Exercise prompt
Reproduce the listing below from the line with "der Fotos: 20864" to the line with "-> <div> <div>", both lines included, character for character, minus any pictures.

Source data
———
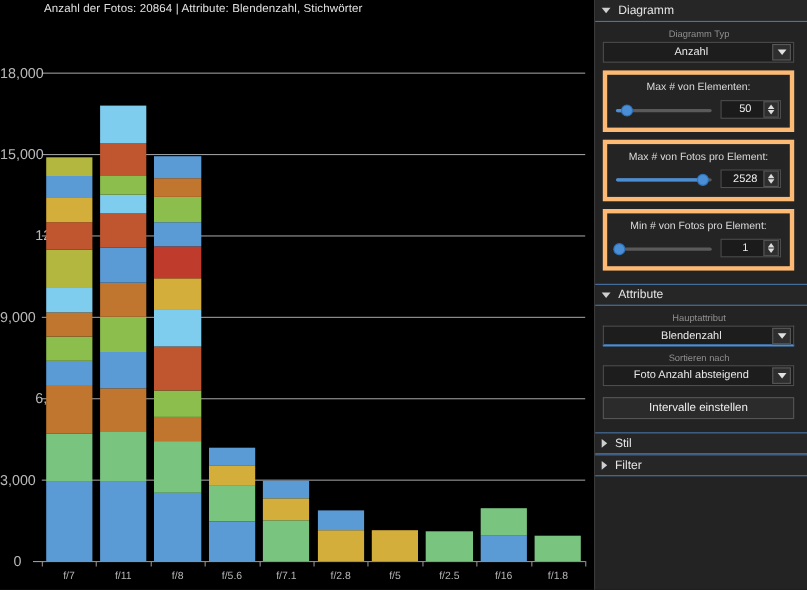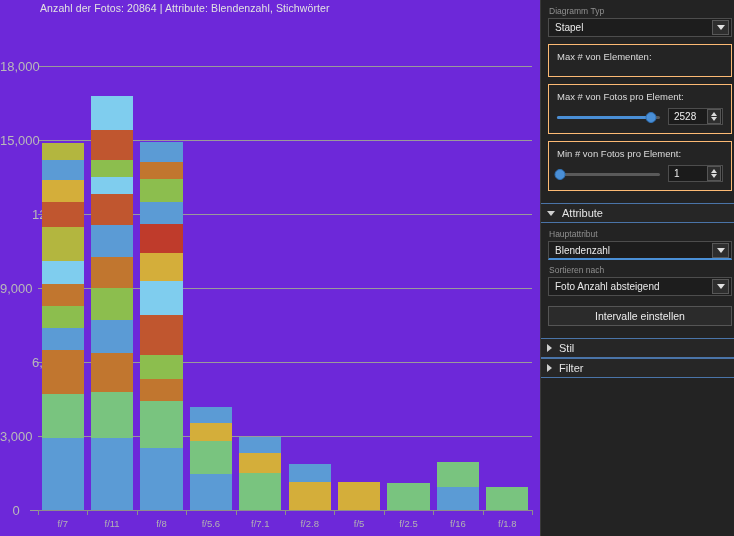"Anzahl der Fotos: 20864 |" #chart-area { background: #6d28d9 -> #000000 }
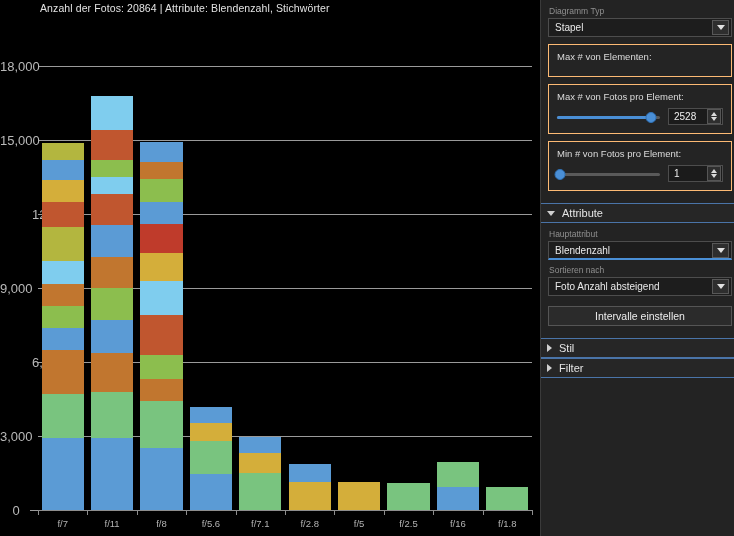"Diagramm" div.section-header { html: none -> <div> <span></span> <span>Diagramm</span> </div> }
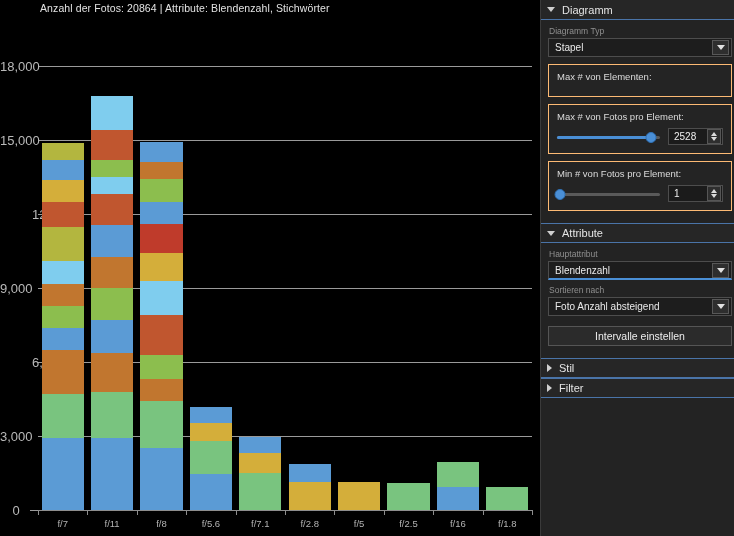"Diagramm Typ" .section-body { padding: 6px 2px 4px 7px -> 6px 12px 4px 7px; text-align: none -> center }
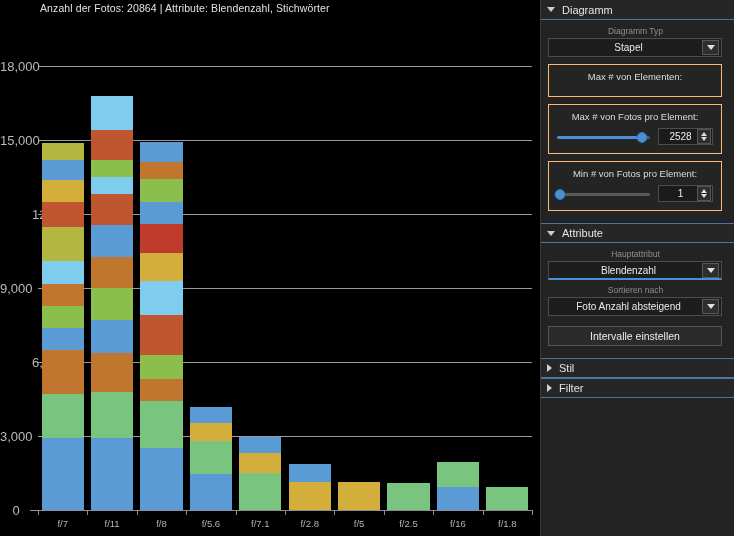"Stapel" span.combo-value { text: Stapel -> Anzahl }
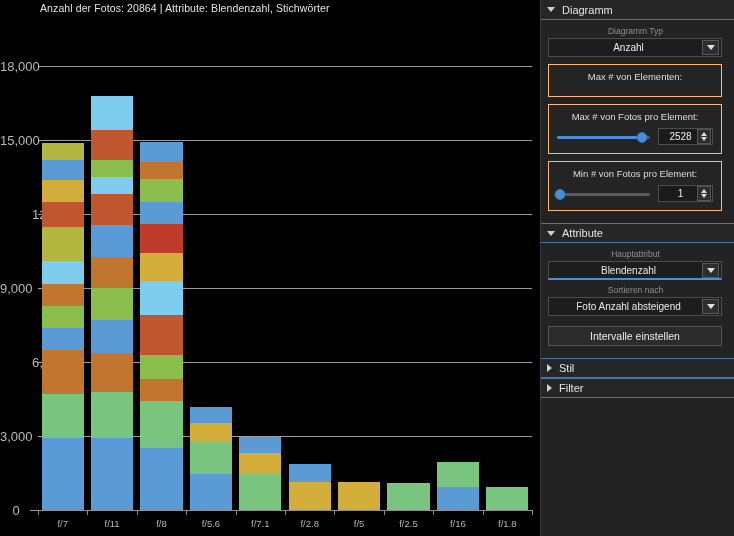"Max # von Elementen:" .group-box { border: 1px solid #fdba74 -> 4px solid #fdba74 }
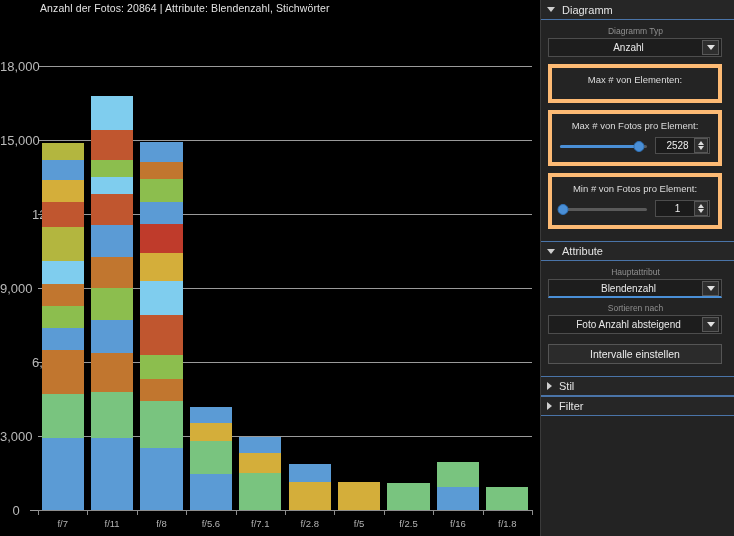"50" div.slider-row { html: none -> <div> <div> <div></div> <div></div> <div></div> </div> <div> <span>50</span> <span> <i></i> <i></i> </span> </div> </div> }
———
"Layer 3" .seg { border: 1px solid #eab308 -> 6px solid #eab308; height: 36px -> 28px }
———
Answer to this problem
"Anzahl der Fotos: 20864 |" #chart-area { background: #6d28d9 -> #000000 }
"Diagramm" div.section-header { html: none -> <div> <span></span> <span>Diagramm</span> </div> }
"Diagramm Typ" .section-body { padding: 6px 2px 4px 7px -> 6px 12px 4px 7px; text-align: none -> center }
"Stapel" span.combo-value { text: Stapel -> Anzahl }
"Max # von Elementen:" .group-box { border: 1px solid #fdba74 -> 4px solid #fdba74 }
"50" div.slider-row { html: none -> <div> <div> <div></div> <div></div> <div></div> </div> <div> <span>50</span> <span> <i></i> <i></i> </span> </div> </div> }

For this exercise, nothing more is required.